Grattan found public service workers were worse-off than private sector employees.

"This trade-off between more superannuation in retirement but lower living standards, while working, isn’t worth it for most Australians," Grattan Household Finances Program Director Brendan Coates said.

"This new empirical analysis reinforces that the planned increase in compulsory super, from 9.5 per cent now to 12 per cent July 2025, should be abandoned.

"Most Australians are already saving enough for their retirement."

The report titled 'No free lunch: higher super means lower wages' analysed administrative data on 80,000 federal workplace agreements made between 1991 and 2018, and found 80 per cent of the cost of increases in super is passed to workers through lower wage rises.

Lower wage rises were found within the life of the employment agreement - usually two to three years - but Grattan said the longer term impact is likely to be higher.

Compulsory superannuation payments were introduced in the 1980s, with the Superannuation Guarantee (SG) penned in 1992 under the Keating Government.

Grattan's modelling found with employer full pass-through (if an employer passed on the full costs of increased super to employees), increasing the SG from 4% to 5% actually decreased wages by 0.95%.

However, changes to the SG at higher percentages did not have a linear effect on wages - going from 9 to 10% superannuation at full pass-through lowered wages by 0.909%. 

"Even Grattan's findings confirm that wages do not fully decline to offset increases in the superannuation guarantee rate," Centre for Future Work director Jim Stanford said to The Guardian today.

"This research thus confirms that total labour compensation does indeed grow when the superannuation guarantee rate is increased (contrary to the previously assumed 1:1 trade-off).”

Grattan also analysed various 'benefits' internationally, and illustrated pass-through rates at or above 100% for Japanese health insurance, US mandated maternity benefits, French pension contributions, Chilean payroll tax and US health insurance (covered). 

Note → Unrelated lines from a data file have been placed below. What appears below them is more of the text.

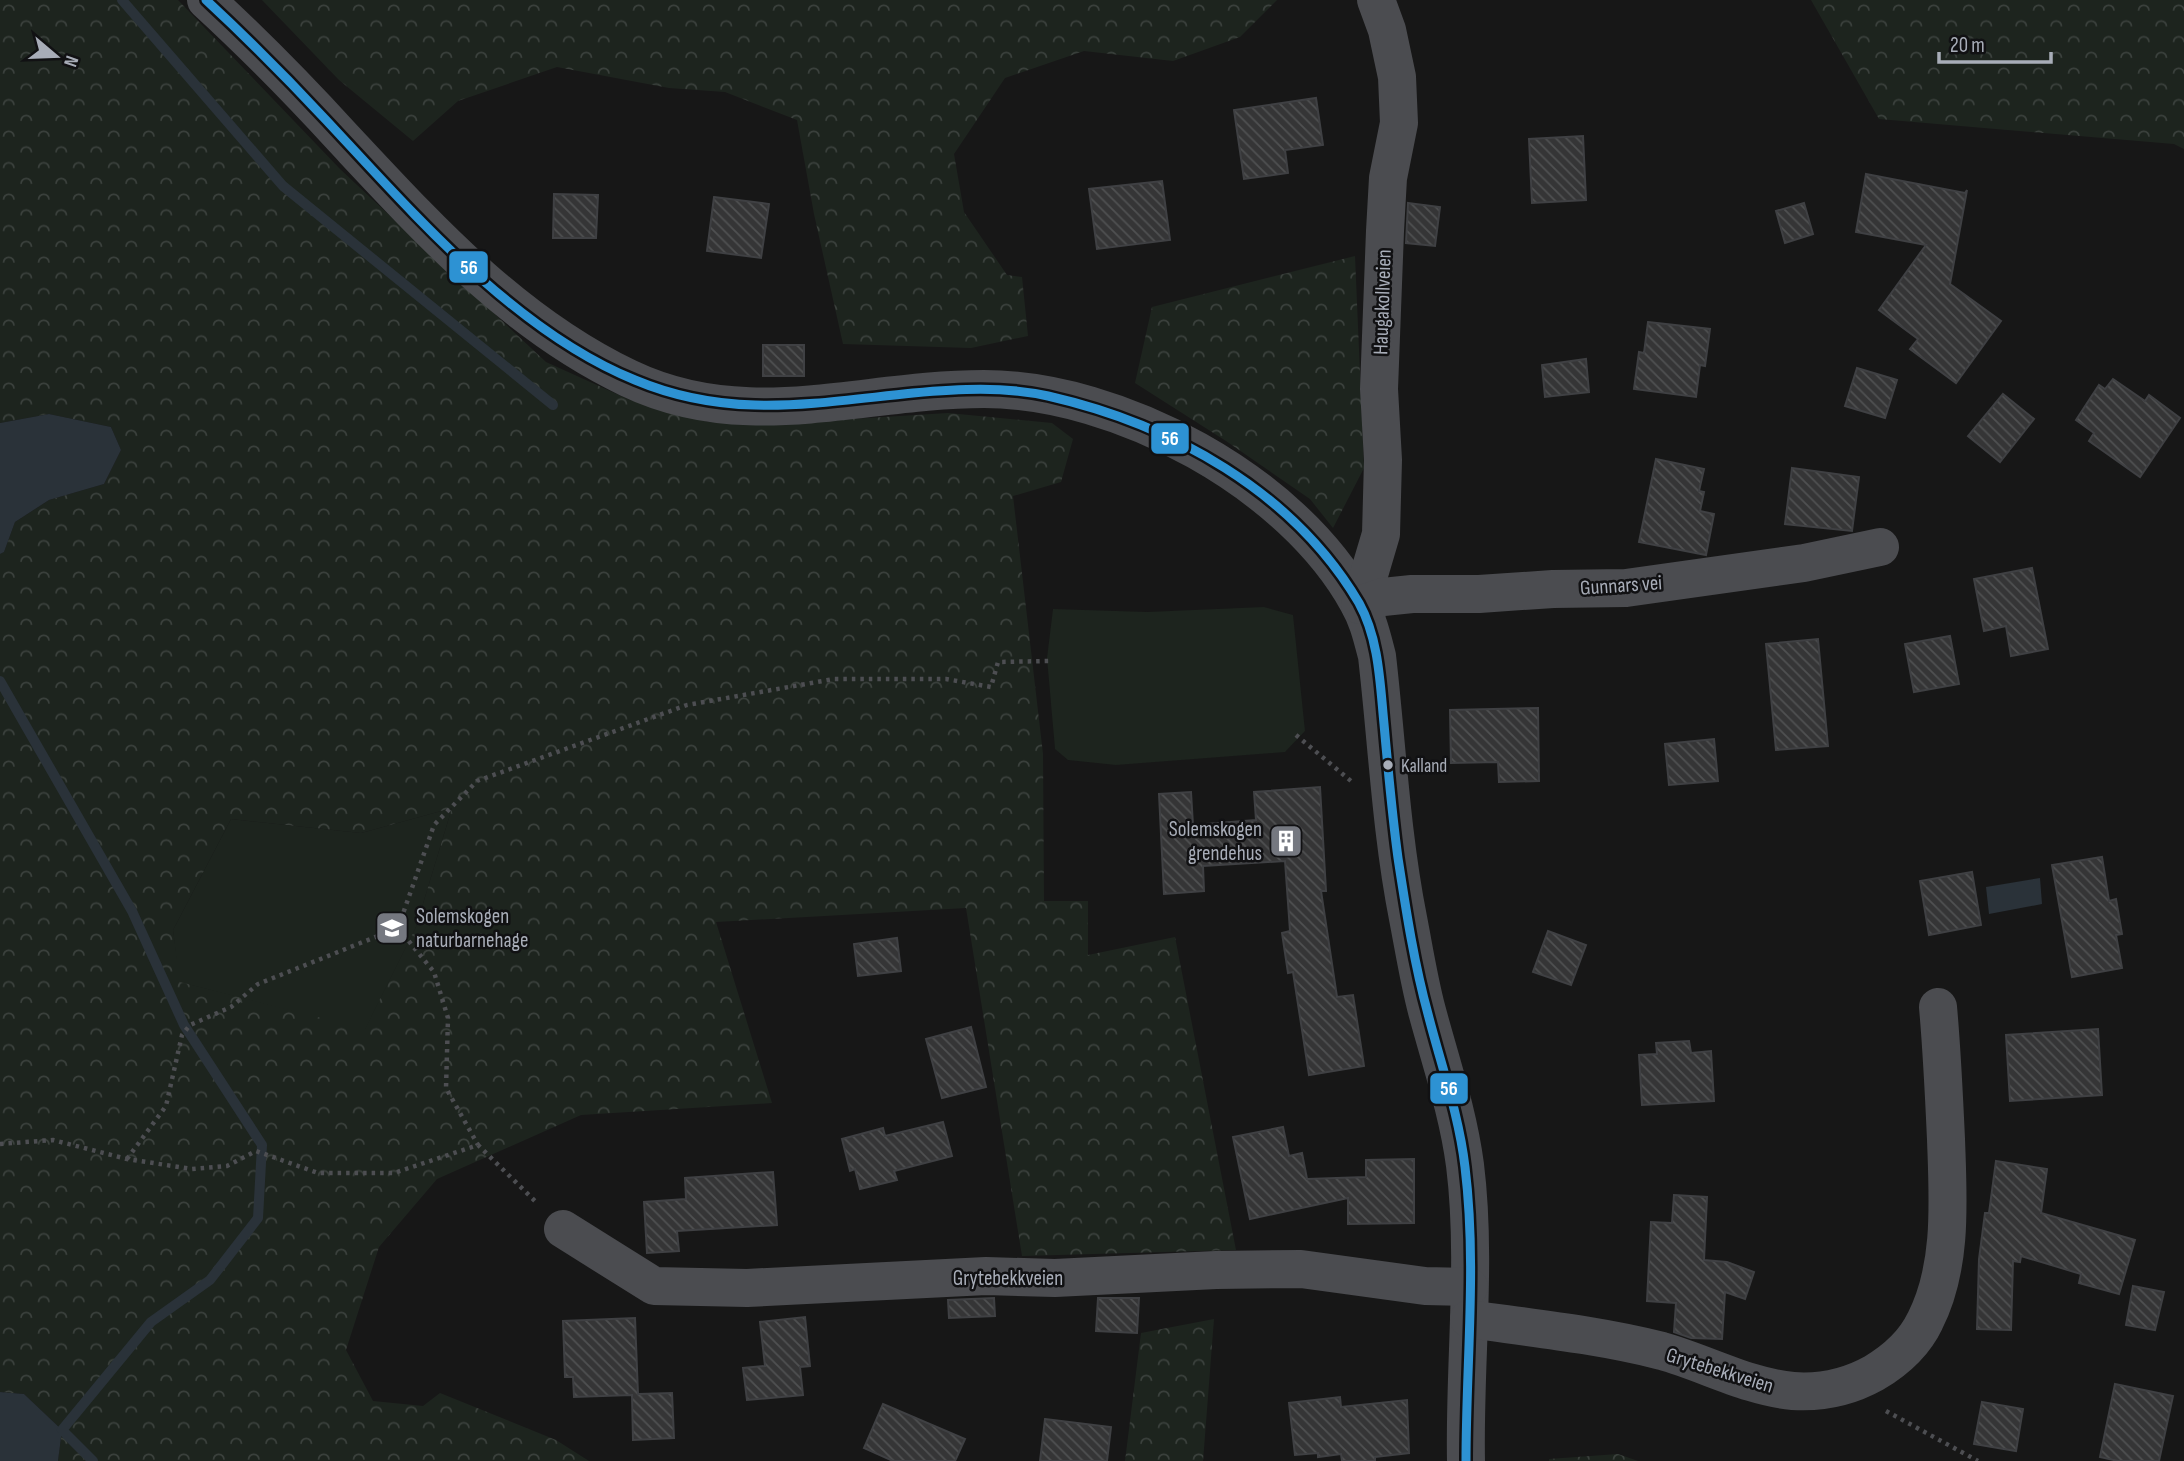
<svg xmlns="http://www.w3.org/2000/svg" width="2184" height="1461" viewBox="0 0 2184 1461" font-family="'Sofia Sans Condensed',sans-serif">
	<defs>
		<pattern id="forest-crowns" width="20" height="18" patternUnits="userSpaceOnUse" patternTransform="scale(1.75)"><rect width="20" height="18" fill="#1d241e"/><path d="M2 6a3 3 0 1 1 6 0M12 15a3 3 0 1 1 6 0" fill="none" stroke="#3b413d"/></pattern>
		<pattern id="building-back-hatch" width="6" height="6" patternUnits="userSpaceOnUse" patternTransform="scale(1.75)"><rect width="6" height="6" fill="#353536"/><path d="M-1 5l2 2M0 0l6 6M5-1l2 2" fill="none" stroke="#4f5051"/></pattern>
	</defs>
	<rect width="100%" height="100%" fill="#171717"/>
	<g fill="#1d241e">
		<polygon points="1264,607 1293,615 1305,731 1285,752 1116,765 1068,760 1055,749 1047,658 1053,609 1147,612"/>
		<polygon points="452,808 416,927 365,1030 179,982 173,930 231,819 361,833"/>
	</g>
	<g fill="url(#forest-crowns)" fill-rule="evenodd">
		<path d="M 0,0 L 178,0 L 340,169 L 546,362 L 630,400 L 708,422 L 788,423 L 948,413 L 1052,423 L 1073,439 L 1061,482 L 1013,496 L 1043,754 L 1044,901 L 1088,901 L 1088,955 L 1175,937 L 1236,1250 L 1022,1256 L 966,908 L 716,922 L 772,1103 L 581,1115 L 437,1179 L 379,1247 L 346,1350 L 373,1401 L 423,1406 L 440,1393 L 556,1440 L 589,1461 L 58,1461 L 62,1430 L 24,1394 L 0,1392 L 0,554 L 4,552 L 15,522 L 49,500 L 104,484 L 121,450 L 111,427 L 49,414 L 0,423 ZM 452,808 L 416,927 L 365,1029 L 180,982 L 173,930 L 231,819 L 361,833 Z"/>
		<polygon points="262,0 1277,0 1240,37 1173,61 1084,51 1005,78 954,154 964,212 1007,275 1022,277 1028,336 971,348 843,344 814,214 797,120 725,92 669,88 557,67 458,101 413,141 339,80"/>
		<polygon points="1811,0 2184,0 2184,149 2174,144 1879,119"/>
		<polygon points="1355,256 1364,468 1333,528 1310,499 1226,441 1135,383 1152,307"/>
		<polygon points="1214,1319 1203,1461 1125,1461 1141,1333"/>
		<polygon points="1618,1454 1638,1461 1549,1461 1549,1459"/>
	</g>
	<g fill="#2a3239">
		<polygon points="49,414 111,427 121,450 104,484 49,500 15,522 4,552 0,554 0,423"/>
		<polygon points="2040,878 2042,904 1989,914 1986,887"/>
		<polygon points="0,1392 24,1394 62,1430 58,1461 0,1461"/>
	</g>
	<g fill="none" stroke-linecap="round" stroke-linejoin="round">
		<g stroke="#2a3239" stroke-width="10">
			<polyline points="122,0 283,186 553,405"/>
			<polyline points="0,681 132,911 184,1025 262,1145 258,1218 210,1280 151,1322 62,1430 93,1461"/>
		</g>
	</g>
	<g fill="url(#building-back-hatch)" stroke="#3f4043" stroke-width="2">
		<polygon points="1316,98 1323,145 1285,150 1288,173 1244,179 1234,110"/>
		<polygon points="1583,136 1586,200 1532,203 1529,139"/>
		<polygon points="1866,174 1965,193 1967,190 1950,284 2001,321 1956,383 1910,349 1918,339 1879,310 1926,245 1856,232"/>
		<polygon points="1162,181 1170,240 1097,249 1089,189"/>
		<polygon points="554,194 598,195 596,238 553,238"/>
		<polygon points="714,197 769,204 761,258 707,251"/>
		<polygon points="1408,203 1440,207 1435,246 1406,243"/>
		<polygon points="1804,203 1813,234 1785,243 1776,211"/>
		<polygon points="1648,322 1710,329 1705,366 1700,365 1696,397 1634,389 1639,352 1644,353"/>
		<rect x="763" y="345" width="41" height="31"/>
		<polygon points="1586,359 1589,392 1545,397 1542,365"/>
		<polygon points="1857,368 1897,380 1885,418 1845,406"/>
		<polygon points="2113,379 2145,401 2149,395 2180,418 2140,477 2089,441 2094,433 2076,420 2099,385 2105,389"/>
		<polygon points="2003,394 2034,419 2000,462 1968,436"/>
		<polygon points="1656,459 1704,469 1699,491 1704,492 1700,511 1714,514 1706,555 1639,542"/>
		<polygon points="1792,468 1859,477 1852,531 1785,524"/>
		<polygon points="2032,568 2048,649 2011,656 2006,626 1984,631 1974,579"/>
		<polygon points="1950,636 1959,684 1914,692 1905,644"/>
		<polygon points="1818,639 1828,746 1776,750 1766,644"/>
		<polygon points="1538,708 1539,781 1499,782 1498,762 1451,763 1450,710"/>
		<polygon points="1714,739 1718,781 1669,785 1665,744"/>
		<polygon points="1320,787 1326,891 1321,891 1337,997 1353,995 1364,1066 1309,1075 1293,972 1288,973 1282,933 1290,931 1285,861 1203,866 1204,891 1164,894 1159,794 1191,792 1193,825 1256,820 1254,792"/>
		<polygon points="2102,857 2109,901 2116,899 2122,934 2116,935 2122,968 2072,977 2052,865"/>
		<polygon points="1972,872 1981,925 1929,935 1920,881"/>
		<polygon points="1548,931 1586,945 1571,985 1533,972"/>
		<polygon points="897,938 901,971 858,976 854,944"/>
		<polygon points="971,1027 986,1087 942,1098 926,1039"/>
		<polygon points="2098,1029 2102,1095 2010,1101 2006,1035"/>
		<polygon points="1689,1041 1691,1053 1711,1051 1714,1101 1642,1105 1639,1055 1657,1054 1656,1043"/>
		<polygon points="943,1122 952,1156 894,1171 897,1180 860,1189 855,1169 850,1171 842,1139 883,1128 885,1136"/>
		<polygon points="1283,1127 1289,1156 1302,1153 1307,1179 1366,1177 1366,1160 1414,1159 1414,1223 1348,1224 1348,1198 1250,1219 1233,1137"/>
		<polygon points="1996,1161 2047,1169 2041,1213 2135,1240 2119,1294 2079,1283 2081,1274 2021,1256 2020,1262 2013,1261 2011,1330 1977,1329 1979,1259 1985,1213 1989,1213"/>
		<polygon points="773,1172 777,1225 677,1231 679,1251 647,1253 644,1202 686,1199 685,1178"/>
		<polygon points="1674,1195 1707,1197 1704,1260 1727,1262 1754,1272 1745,1299 1725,1292 1722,1339 1691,1338 1674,1332 1676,1303 1647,1301 1651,1222 1672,1223"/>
		<polygon points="2133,1286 2164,1292 2155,1330 2126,1325"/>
		<polygon points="994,1298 995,1316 949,1318 948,1300"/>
		<polygon points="1098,1298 1139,1298 1137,1333 1096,1331"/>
		<polygon points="805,1317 810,1366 800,1367 803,1395 747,1400 743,1368 765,1366 760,1322"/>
		<polygon points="635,1318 638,1394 672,1393 674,1438 633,1440 632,1395 574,1397 573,1377 565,1377 563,1321"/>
		<polygon points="2115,1384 2173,1396 2159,1461 2118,1461 2100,1457"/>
		<polygon points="1340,1397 1341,1407 1407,1400 1409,1453 1375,1457 1375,1461 1342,1461 1341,1454 1318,1457 1318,1453 1295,1455 1289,1403"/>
		<polygon points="1982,1402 2023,1409 2016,1451 1974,1444"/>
		<polygon points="883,1404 965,1439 955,1461 893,1461 864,1448"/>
		<polygon points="1045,1419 1111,1427 1107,1461 1040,1461"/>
	</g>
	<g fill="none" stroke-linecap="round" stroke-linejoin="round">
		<g stroke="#4d4e52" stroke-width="4.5" stroke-dasharray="3.5 5" stroke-linecap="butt">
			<polyline points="1296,735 1351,781"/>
			<polyline points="398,928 434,972 448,1018 446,1088 478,1145"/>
			<polyline points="0,1144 53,1140 127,1159 192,1169 227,1166 256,1151 318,1173 394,1173 478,1145 537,1203"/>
			<polyline points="127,1159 166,1106 182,1035 190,1025 231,1007 258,984 398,928 434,825 477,781 687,705 834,679 946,679 991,687 998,662 1049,661"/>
			<polyline points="1886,1411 1978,1461"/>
		</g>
		<g stroke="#4b4c50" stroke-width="38">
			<path d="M 206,0 C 254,44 299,90 343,138 C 429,230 513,323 628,378 C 747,435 861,389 984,389 C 1119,389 1292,482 1358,602 C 1368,619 1372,637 1377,656 C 1387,743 1391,832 1408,918 C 1414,949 1419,981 1427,1011 C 1441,1063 1458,1112 1465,1165 C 1477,1261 1464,1364 1466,1461"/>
			<polyline points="1360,605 1381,534 1383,460 1379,389 1385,231 1388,178 1399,123 1397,77 1387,30 1376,0"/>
			<polyline points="1360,605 1383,597 1412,594 1479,594 1553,589 1626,588 1804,563 1880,547"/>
			<polyline points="563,1229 654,1286 747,1288 986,1276 1055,1278 1216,1270 1301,1269 1425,1286 1469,1287"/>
			<path d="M 1469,1319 C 1533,1328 1599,1335 1662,1351 C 1705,1363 1748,1387 1793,1391 C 1822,1393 1849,1387 1874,1373 C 1896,1360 1914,1344 1925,1321 C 1953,1266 1948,1199 1946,1139 C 1944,1095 1942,1051 1938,1007"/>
		</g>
		<defs>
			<path id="bus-1" d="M 206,0 C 247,38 287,78 326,120 C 413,213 514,331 635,380 C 730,420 814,403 913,393 C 957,389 1004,386 1048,396 C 1171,424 1293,491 1359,603 C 1379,639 1380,683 1384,724 C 1388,769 1392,814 1398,858 C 1406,910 1414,963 1428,1014 C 1441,1065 1459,1115 1465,1167 C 1477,1265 1466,1363 1466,1461"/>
		</defs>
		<use href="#bus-1" stroke="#111113" stroke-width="14"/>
		<use href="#bus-1" stroke="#2d92d3" stroke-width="9"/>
	</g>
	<defs>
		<symbol id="building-square" viewBox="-11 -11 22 22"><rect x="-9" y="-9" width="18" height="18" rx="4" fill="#757880" stroke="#111113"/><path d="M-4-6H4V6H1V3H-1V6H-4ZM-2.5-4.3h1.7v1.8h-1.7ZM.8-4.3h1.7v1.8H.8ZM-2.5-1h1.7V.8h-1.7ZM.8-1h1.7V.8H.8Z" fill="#fff"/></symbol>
		<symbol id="school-square" viewBox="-11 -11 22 22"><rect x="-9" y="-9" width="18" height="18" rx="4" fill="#757880" stroke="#111113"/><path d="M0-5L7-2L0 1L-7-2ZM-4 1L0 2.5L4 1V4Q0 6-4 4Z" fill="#fff"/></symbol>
	</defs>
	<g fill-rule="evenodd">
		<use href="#building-square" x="1267" y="822" width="38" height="38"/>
		<use href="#school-square" x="373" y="909" width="38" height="38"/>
	</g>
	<circle fill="#a8adb8" stroke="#111113" stroke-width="2.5" cx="1388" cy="765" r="6"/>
	<g text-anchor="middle" stroke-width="5" stroke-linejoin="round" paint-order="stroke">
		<g font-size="19" fill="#a8adb8" stroke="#111113" text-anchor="start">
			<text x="1401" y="772">Kalland</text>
		</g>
		<g font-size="21" fill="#a8adb8" stroke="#111113">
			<text transform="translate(1382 302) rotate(-88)" y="7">Haugakollveien</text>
			<text transform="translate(1621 585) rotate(-4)" y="7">Gunnars vei</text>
			<text x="1008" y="1285">Grytebekkveien</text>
			<text transform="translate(1720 1370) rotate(17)" y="7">Grytebekkveien</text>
		</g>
		<g font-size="21" fill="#a8adb8" stroke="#111113" text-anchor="end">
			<text x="1262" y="836">Solemskogen<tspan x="1262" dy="24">grendehus</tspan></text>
			<text x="416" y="923" text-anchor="start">Solemskogen<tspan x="416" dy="24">naturbarnehage</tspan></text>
		</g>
	</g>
	<g stroke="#111113" stroke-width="2.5">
		<rect x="448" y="250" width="41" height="34" rx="7" fill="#2d92d3"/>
		<rect x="1150" y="422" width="40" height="33" rx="7" fill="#2d92d3"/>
		<rect x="1429" y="1072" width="40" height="33" rx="7" fill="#2d92d3"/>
	</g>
	<g font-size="19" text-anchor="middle" font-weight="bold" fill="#fff">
		<text x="469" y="274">56</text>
		<text x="1170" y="445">56</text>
		<text x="1449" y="1095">56</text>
	</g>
	<g transform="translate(56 56) rotate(109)" stroke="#111113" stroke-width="5" paint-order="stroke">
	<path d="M0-5L12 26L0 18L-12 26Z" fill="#a8adb8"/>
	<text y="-10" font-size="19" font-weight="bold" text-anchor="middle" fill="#a8adb8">N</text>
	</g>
	<path d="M1939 52v10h112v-10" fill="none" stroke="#a8adb8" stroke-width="3.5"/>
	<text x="1950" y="52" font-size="21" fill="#a8adb8" stroke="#111113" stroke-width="5" paint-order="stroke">20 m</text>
</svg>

This means that although workers experienced the benefits, employers paid for it through lower wages in these scenarios.

'No free lunch' was funded by The Myer Foundation, National Australia Bank and Susan McKinnon Foundation.

The types of wage agreements in Australia

Average weekly full-time earnings for individual arrangement workers was $1,777, compared to $1,630 for award and collective agreement workers, according to the Australian Bureau of Statistics.

Those on individual agreements are paid more than those on award or collective agreements, and are disproportionately likely to be managers, professionals, technicians and trade workers. 

However, even though wages have slowed across the three types of agreements - award, collective and individual - since 2002, those in award and collective agreements saw higher wage increases (3.15% and 2.39% respectively) as of September 30 2018 than individual agreements (1.94%).

Grattan's report said individual arrangement workers were more likely to bear the cost of superannuation increases through slower wage growth, as they are more likely to be on market-responsive contract terms. 

"If employers aren’t willing to offer large pay rises today, it’s hard to imagine why they would pay for higher super," Grattan's report said.

"In fact, if workers’ bargaining power has fallen, employers are even less likely to pay for higher compulsory super than in the past."

Grattan's 'No free lunch' report comes after its 2018 report 'Money in retirement: more than enough' found the common theory that Australians are not saving enough for retirement is 'wrong'.

"Together, these findings demand a rethink of Australia’s retirement incomes system," Mr Coates said.